甲烷氧化细菌催化二氧化碳生物合成甲醇的研究

甲烷氧化细菌中包含的甲烷单加氧酶(MMO)、甲醇脱氢酶(ADH)、甲醛脱氢酶(FaldDH)、甲酸脱氢酶(FateDH)经过一系列反应能够把甲烷深度氧化生成二氧化碳，并生成一定的能量物质．把二氧化碳还原为甲醇是一个需要能量的过程，目前还没有已知的有机体在温和条件下完成这一反应．研究发现，甲基弯菌Methylosi-nus trichosporium IMV 3011可以催化二氧化碳生物转化生成甲醇．在休眠的悬浮细胞中充人二氧化碳后，反应一段时间在反应液中检测到了甲醇．二氧化碳转化成甲醇是一个需要能量推动的反应，为了补充反应所消耗的能量．反应一段时间后需要用甲烷进行再生，以恢复细胞中的还原当量NADH．我们进行了反应再生的交替连续批式反应，甲醇积累量能够维持在一个比较稳定的水平．理论上，反应不会增加温室效应，这是一个有效的、环境友好的、可恢复的反应过程．

Biosynthesis of Methanol from Carbon Dioxide by Methanotrophic Bacteria

Methanotrophs can oxidize methane to carbon dioxide through sequential reactions catalyzed by a series of enzymes including methane monooxygenase, methanol dehydrogenase, formaldehyde dehydrogenase, and formate dehydrogenase. Reducing carbon dioxide to methanol is an opposite reaction of methanol oxidation, which requires a considerable amount of energy.
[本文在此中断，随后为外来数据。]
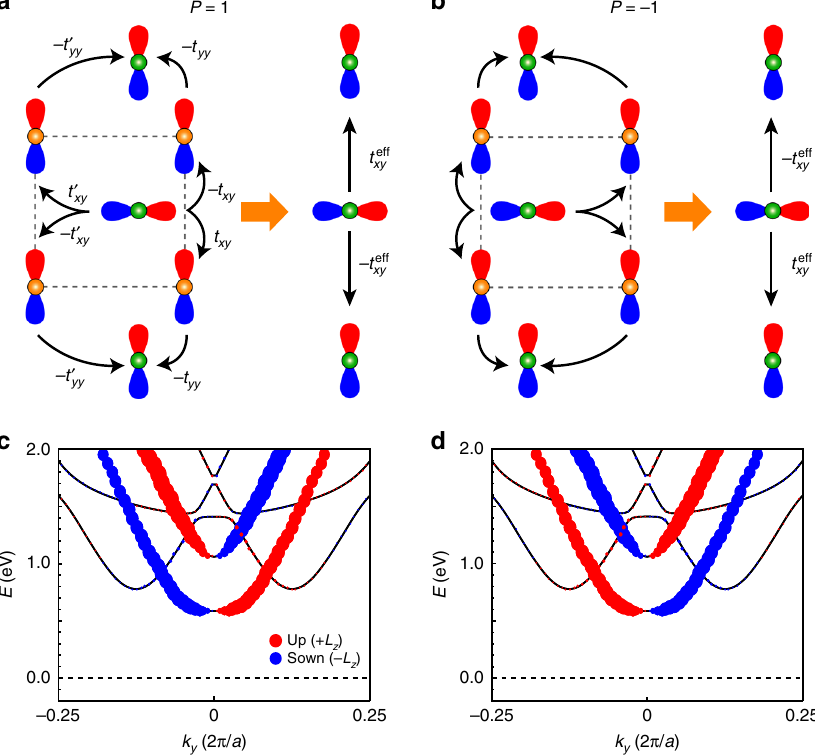
Fig. 3 Ferroelectrically driven orbital Rashba effect. a , b The emergence of an asymmetric inter-orbital hopping that is induced by a ferroelectric ′ xy t ′ yy p x orbital to the nearest-neighbor Sn- polarization, which results in the orbital Rashba effect. An effective inter-orbital hopping ( t eff xy ¼ t xy t yy (cid:2) t E Sn (cid:2) E Te ) from the Sn- p y -axis is allowed by the ferroelectric displacement. The sign of the effective hopping is determined by the polarization direction. The y orbital along the dumbbells represent p x and p y orbitals of Sn and Te atoms, whose atomic energies are E Sn and E Te , respectively; the blue (red) colored region means a positive (negative) value of the p orbital wave-function. Green balls, Sn; Orange balls, Te. c , d The orbital angular momentum texture that was obtained via density functional theory calculations in the absence of spin-orbit coupling depends on the polarization direction, which supports the presence of the ferroelectrically coupled orbital Rashba effect. As predicted in our analytic model, the orbital angular momentum is an odd function with respect to k y and the orbital-split-off states show opposite signs at the same k point. From the close correlation between Berry curvature (BC) and orbital angular momentum, the orbital Rashba effect can bring a similar BC distribution, possibly leading to the BC dipole along the k y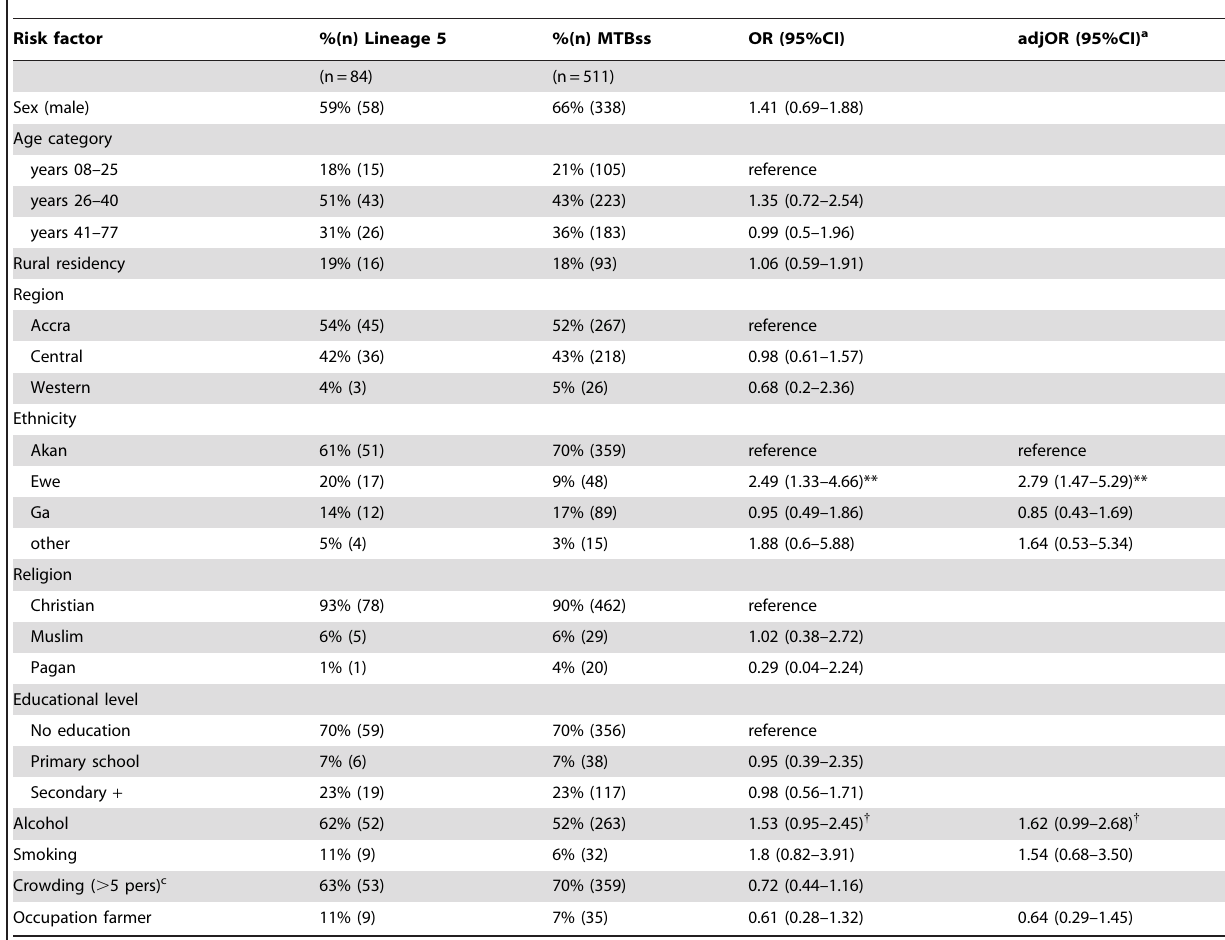
Table 4. Risk factors for Risk factor for TB caused by Lineage 5 compared to M. tuberculosis sensu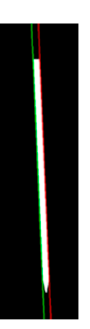
( c ) Figure 11. Detection of rotated cutting blade. ( a ) Acquired image; ( b ) generalized bounding box used for image detection; ( c ) minimum rotated rectangle bounding box for image detection. The thickness and length of the cutting blade can also be measured by using the minimum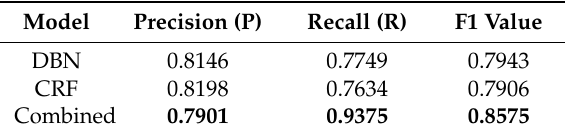
Table 6. Performances of geographical entity recognition of DBN and CRF models.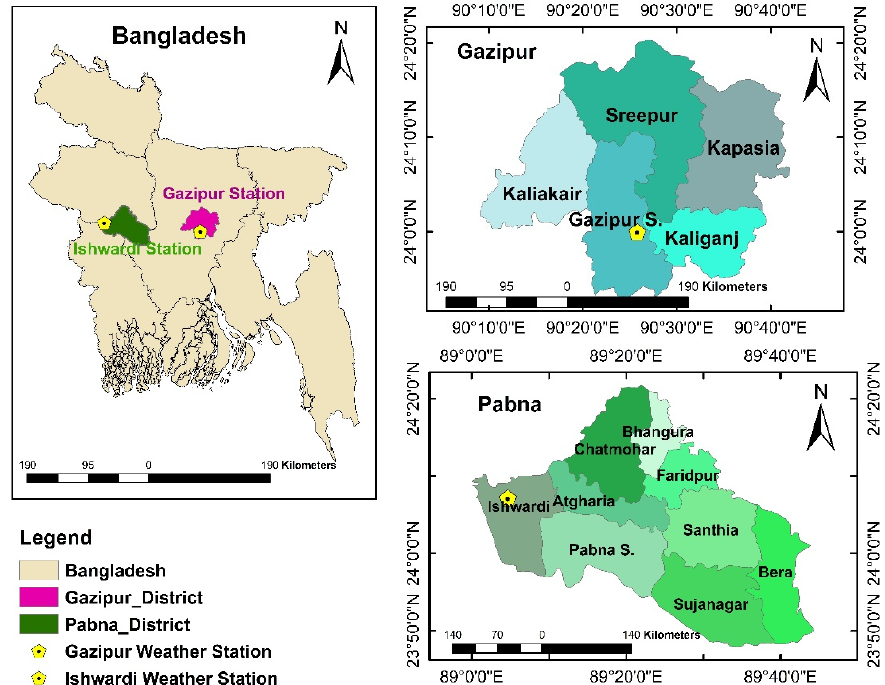
Figure 1. Weather station locations. Table 1. Descriptive statistics of the weather data for the training station (Gazipur Sadar Upazilla).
So far there are no known organisms whose normal biological role is reduction of carbon dioxide to methanol. In this communication, we report that bioconversion of carbon dioxide to methanol was successfully achieved using resting cells of methanotrophic bacteria of Methylosinus trichosporium IMV 3011 as biocatalysts. Extracellular methanol accumulation has been found in the carbon dioxide incubations. The conversion of carbon dioxide to methanol is energy-intensive and requires reducing equivalent to push the reaction along against energy laws. For long-term maintenance of methanol synthesis, methane was selected as a substrate for regeneration of reducing equivalent. By alternate reaction and regeneration, the results show that resting cell of M. trichosporium IMV 3011 can be used for many times to catalyze the reduction of carbon dioxide, in which the origin of the reducing equivalent is methane. It is possible to theoretically deduce that the overall reaction for methanol synthesis can be completed by biocatalysis using greenhouse gases (carbon dioxide and methane) as raw materials without adding hydrogen. This new route should be environmentally friendly and a selective process operating at room temperature and normal pressure. Also, it is theoretically possible that the overall reaction can produce methanol without adding to the greenhouse effect.